#### [WORK REQUIRED]
Could you print each line of the material below exactly?

#### [RECORDS FOR THE EXERCISE]
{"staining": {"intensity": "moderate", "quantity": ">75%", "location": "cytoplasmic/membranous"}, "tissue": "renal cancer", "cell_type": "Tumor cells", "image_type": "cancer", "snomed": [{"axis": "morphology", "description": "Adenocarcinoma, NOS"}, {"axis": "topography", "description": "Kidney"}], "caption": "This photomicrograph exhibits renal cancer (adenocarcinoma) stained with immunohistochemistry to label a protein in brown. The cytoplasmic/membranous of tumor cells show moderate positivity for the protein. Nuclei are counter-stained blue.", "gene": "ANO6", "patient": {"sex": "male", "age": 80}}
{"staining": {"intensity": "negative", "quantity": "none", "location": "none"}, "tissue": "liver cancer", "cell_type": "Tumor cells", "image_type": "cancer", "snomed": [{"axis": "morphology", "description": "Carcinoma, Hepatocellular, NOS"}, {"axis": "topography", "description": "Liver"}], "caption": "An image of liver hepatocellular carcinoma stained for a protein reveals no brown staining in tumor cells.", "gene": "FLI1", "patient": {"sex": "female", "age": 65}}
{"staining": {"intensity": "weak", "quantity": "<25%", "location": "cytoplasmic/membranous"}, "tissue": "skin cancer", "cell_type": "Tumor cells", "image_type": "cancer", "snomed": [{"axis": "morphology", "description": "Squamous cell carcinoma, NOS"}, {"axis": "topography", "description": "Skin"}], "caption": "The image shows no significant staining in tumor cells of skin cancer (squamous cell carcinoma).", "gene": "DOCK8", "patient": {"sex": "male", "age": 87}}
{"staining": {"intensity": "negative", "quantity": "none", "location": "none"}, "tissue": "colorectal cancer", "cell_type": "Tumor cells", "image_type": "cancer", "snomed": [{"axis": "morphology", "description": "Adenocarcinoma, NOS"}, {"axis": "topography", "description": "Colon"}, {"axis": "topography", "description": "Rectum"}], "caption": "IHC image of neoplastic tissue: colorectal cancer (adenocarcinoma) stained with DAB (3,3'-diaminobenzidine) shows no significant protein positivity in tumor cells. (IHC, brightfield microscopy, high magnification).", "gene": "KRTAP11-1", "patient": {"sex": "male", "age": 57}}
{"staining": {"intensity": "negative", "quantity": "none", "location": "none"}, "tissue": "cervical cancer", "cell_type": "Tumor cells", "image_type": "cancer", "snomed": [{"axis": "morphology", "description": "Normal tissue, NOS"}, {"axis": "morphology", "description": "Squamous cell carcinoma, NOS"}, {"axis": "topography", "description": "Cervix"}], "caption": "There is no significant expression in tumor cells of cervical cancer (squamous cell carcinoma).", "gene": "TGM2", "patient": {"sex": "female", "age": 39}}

#### [SOLVED PROBLEM]
{"staining": {"intensity": "moderate", "quantity": ">75%", "location": "cytoplasmic/membranous"}, "tissue": "renal cancer", "cell_type": "Tumor cells", "image_type": "cancer", "snomed": [{"axis": "morphology", "description": "Adenocarcinoma, NOS"}, {"axis": "topography", "description": "Kidney"}], "caption": "This photomicrograph exhibits renal cancer (adenocarcinoma) stained with immunohistochemistry to label a protein in brown. The cytoplasmic/membranous of tumor cells show moderate positivity for the protein. Nuclei are counter-stained blue.", "gene": "ANO6", "patient": {"sex": "male", "age": 80}}
{"staining": {"intensity": "negative", "quantity": "none", "location": "none"}, "tissue": "liver cancer", "cell_type": "Tumor cells", "image_type": "cancer", "snomed": [{"axis": "morphology", "description": "Carcinoma, Hepatocellular, NOS"}, {"axis": "topography", "description": "Liver"}], "caption": "An image of liver hepatocellular carcinoma stained for a protein reveals no brown staining in tumor cells.", "gene": "FLI1", "patient": {"sex": "female", "age": 65}}
{"staining": {"intensity": "weak", "quantity": "<25%", "location": "cytoplasmic/membranous"}, "tissue": "skin cancer", "cell_type": "Tumor cells", "image_type": "cancer", "snomed": [{"axis": "morphology", "description": "Squamous cell carcinoma, NOS"}, {"axis": "topography", "description": "Skin"}], "caption": "The image shows no significant staining in tumor cells of skin cancer (squamous cell carcinoma).", "gene": "DOCK8", "patient": {"sex": "male", "age": 87}}
{"staining": {"intensity": "negative", "quantity": "none", "location": "none"}, "tissue": "colorectal cancer", "cell_type": "Tumor cells", "image_type": "cancer", "snomed": [{"axis": "morphology", "description": "Adenocarcinoma, NOS"}, {"axis": "topography", "description": "Colon"}, {"axis": "topography", "description": "Rectum"}], "caption": "IHC image of neoplastic tissue: colorectal cancer (adenocarcinoma) stained with DAB (3,3'-diaminobenzidine) shows no significant protein positivity in tumor cells. (IHC, brightfield microscopy, high magnification).", "gene": "KRTAP11-1", "patient": {"sex": "male", "age": 57}}
{"staining": {"intensity": "negative", "quantity": "none", "location": "none"}, "tissue": "cervical cancer", "cell_type": "Tumor cells", "image_type": "cancer", "snomed": [{"axis": "morphology", "description": "Normal tissue, NOS"}, {"axis": "morphology", "description": "Squamous cell carcinoma, NOS"}, {"axis": "topography", "description": "Cervix"}], "caption": "There is no significant expression in tumor cells of cervical cancer (squamous cell carcinoma).", "gene": "TGM2", "patient": {"sex": "female", "age": 39}}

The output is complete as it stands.